Moving on to convenience, it's slow to use, requiring two hands,
and while the view on the red scale is big and bright, and the view on
the white scale is adequate, the very heavy ND on the blue scale makes
things pretty murky. Another practical problem is that the image in the
viewfinder is upside down.
The scales on the meter are very clear and easily legible, but there are
a lot of them, and the shutter speeds are idiosyncratic, with many marked
only by lines. On the blue scale, for example, you have 1/100, line (1/125),
line (1/160), 1/200, line (1/250), 1/320, line (1/400), 1/500, line (1/650),
line (1/800), 1/1000, line (1/1250), 1/1500... The red scale is real
fun with such readings as 2h. 47", 2h 13", 1h. 45"...13'20",
10'40", 8'10", and more.
It's up to you to choose the nearest speed on your shutter, but
with 1/3 stop aperture settings from f/1 to f/32 and well over 100 shutter
speeds, running from the aforementioned 2 hours, 47 minutes to 1/500,000
sec, you have plenty of choice. Such precision takes quite some time to
read and interpret.
The third category of drawbacks relate simply to its age. The bulbs are
no longer available, though this may be surmountable as noted. The obsolete
speed scale is a nuisance, but you can easily use the "crib"
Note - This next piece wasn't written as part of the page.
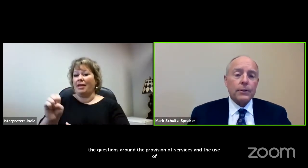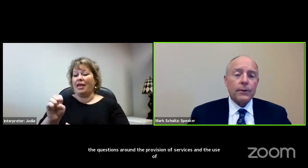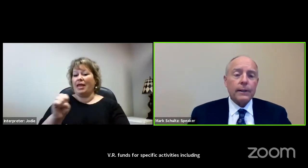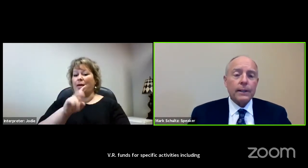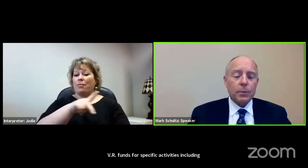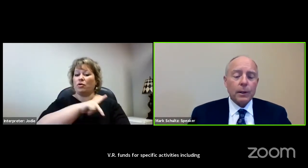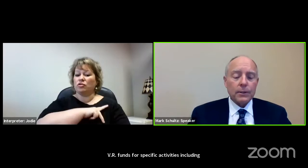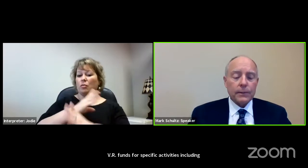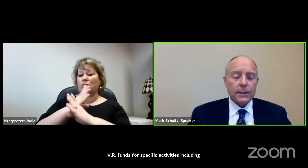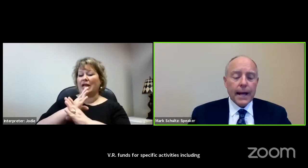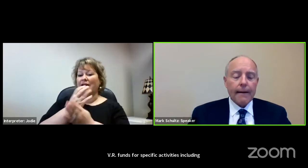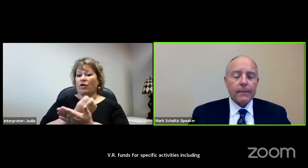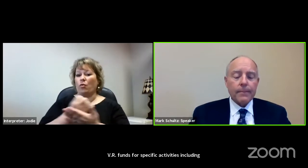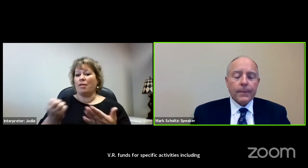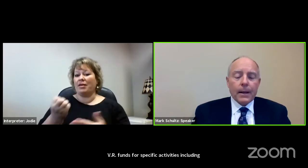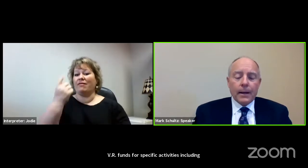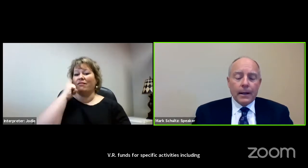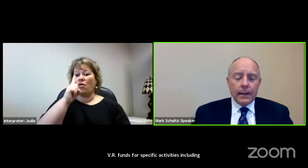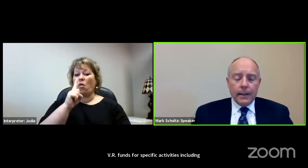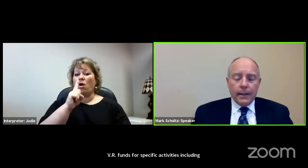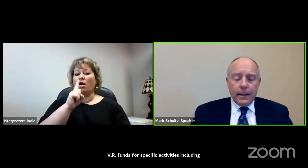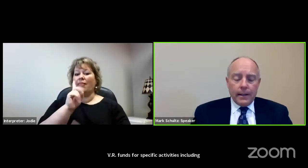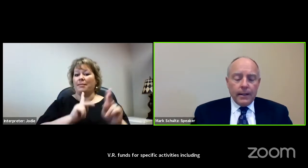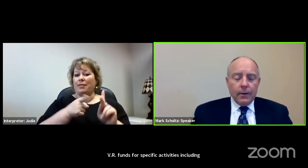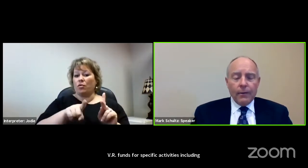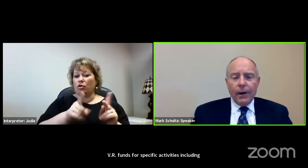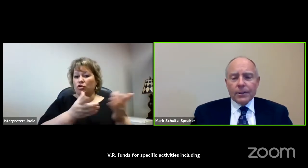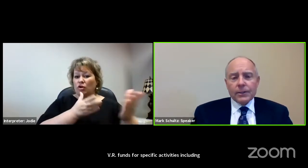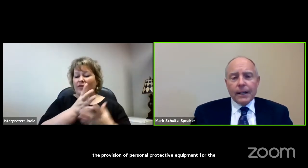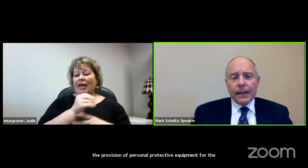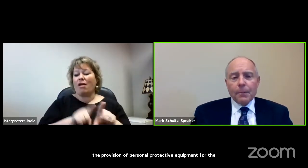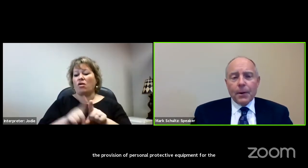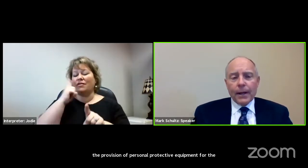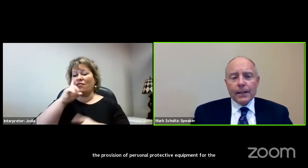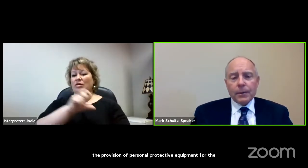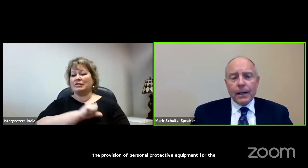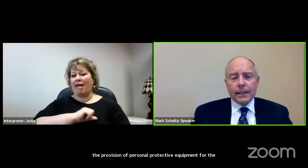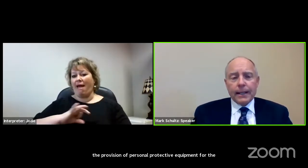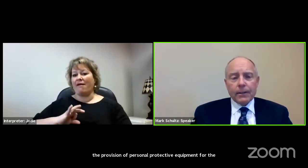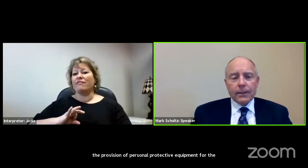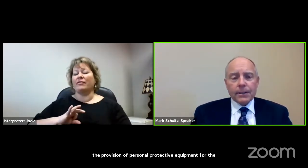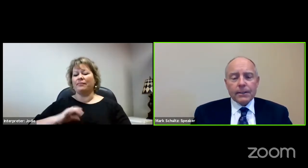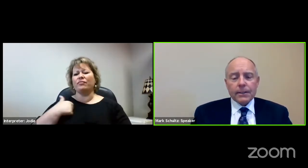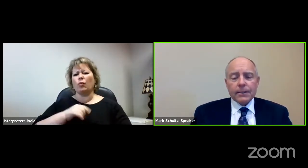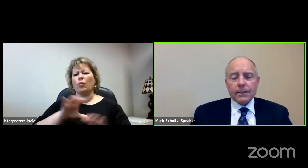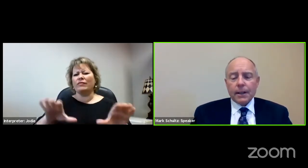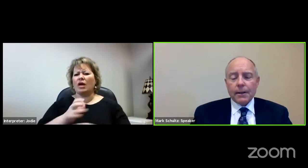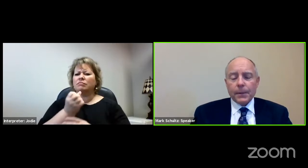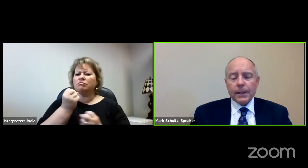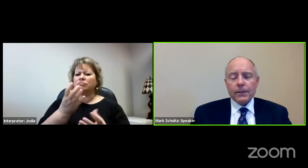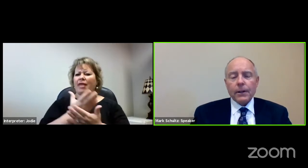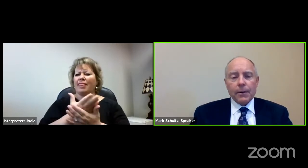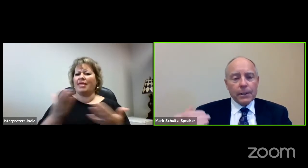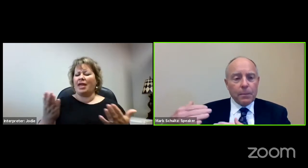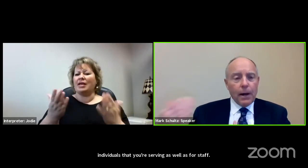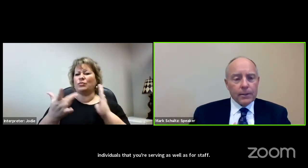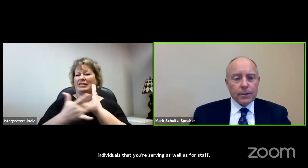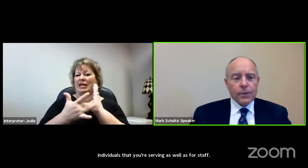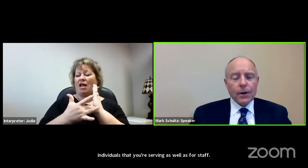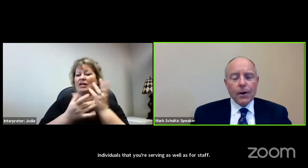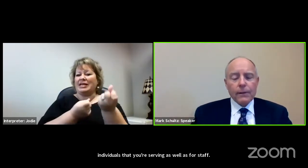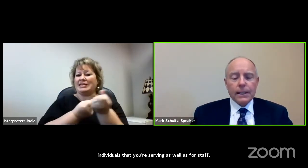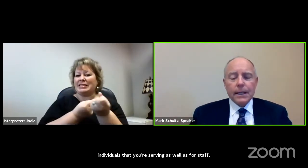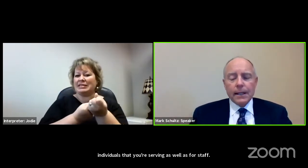individuals that you're serving, as well as for staff. We've also done a number of things around technical assistance, and particularly in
above, and it looks as if it should be possible to slip off the transparent
protective cover, fit a new ISO scale (the scale itself is on a strip
of paper), and then refit the cover.
For reasons I have never been able to fathom, even the original instruction
book tells you to remove the paper sleeve from the battery--it won't
fit otherwise--before cleaning the contacts with emery cloth and
smearing them with petroleum jelly. The original U2 size is similar to
the modern D cell and I found that a Sanyo D cell worked, after I had
stripped off the wrapper and (still more carefully) the glue which would
otherwise have stuck the cell fast in the meter--though the locating
hole in the top of the battery compartment would allow you to poke it
out if necessary.
Finally, the incredibly complex assortment of mechanisms may be damaged:
I had to solder the finger back on the coil-wound calibration rheostat
in the base. To a considerable extent, though, the SEI is so beautifully
made that most parts can be made up and fitted by a sufficiently skilled
Is it usable today? Yes, subject to the earlier concerns about parts and
repairs. Is it still the finest spot meter ever made? Quite possibly,
if you are not in a hurry: it must be the meter par excellence for fine
art landscape photographers, and reputedly, refurbished examples are still
sought after in Hollywood. Modern meters are a lot more convenient, and
unless you particularly need (for example) to be able to take readings
at 6" without accessories, they are probably a better bet. The mystique
of the SEI also ensures that prices of working meters stay high: rarely
under $200-$300, quite often twice as much. Then again, a $45 Casio quartz
watch is likely to keep better time than an antique Breguet mechanical
watch at 100 or 1000 times the price; but both are more than accurate
enough, and which would you rather own?